UK wine writer Jamie Goode is also a sake expert, with an advanced level qualification in the Japanese drink.


"Lighter, fruitier sakes are the ones that are really flying at the moment on the international market," he says.


"They are more accessible for people used to wine, who can appreciate them more easily than some of the more traditional sakes.


"Sake is obviously not as mainstream as wine, but it does seem to be having a bit of momentum."


Courtney Kaplan, the co-owner of Los Angeles sake bar and restaurant Ototo, says that many sake-makers are now "explicitly" mentioning wine in their English language literature.

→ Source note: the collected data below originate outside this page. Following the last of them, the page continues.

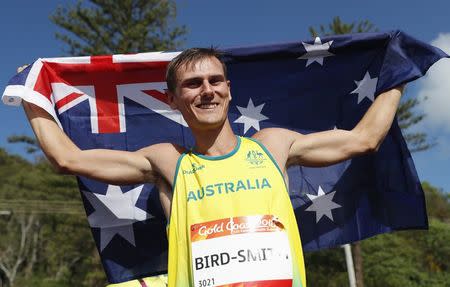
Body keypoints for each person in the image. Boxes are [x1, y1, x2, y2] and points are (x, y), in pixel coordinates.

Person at [23, 48, 404, 287]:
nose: (207, 89)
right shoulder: (168, 161)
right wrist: (31, 95)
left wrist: (397, 73)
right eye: (193, 84)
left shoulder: (273, 145)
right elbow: (67, 159)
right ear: (173, 99)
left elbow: (363, 139)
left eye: (215, 80)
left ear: (229, 89)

"And they are suggesting that consumers enjoy sake from stemware [wine glasses] rather than worrying about procuring more traditional vessels like ochoko and guinomi [sake cups]," she says.


Ms Kaplan adds that some sake producers talk about pairing sake with non-Japanese foods.


"As an example, we sell a sake called 'Cowboy' that is only sold on the export market, and was developed by the brewery specifically to demonstrate to Americans that sake can pair with steak or beef.

"We also serve sake with oysters at the restaurant, which are loved around the world.


It's also a great pairing with pizza - sake shares high levels of the amino acid called glutamate with tomatoes and Parmesan cheese, making it a natural fit."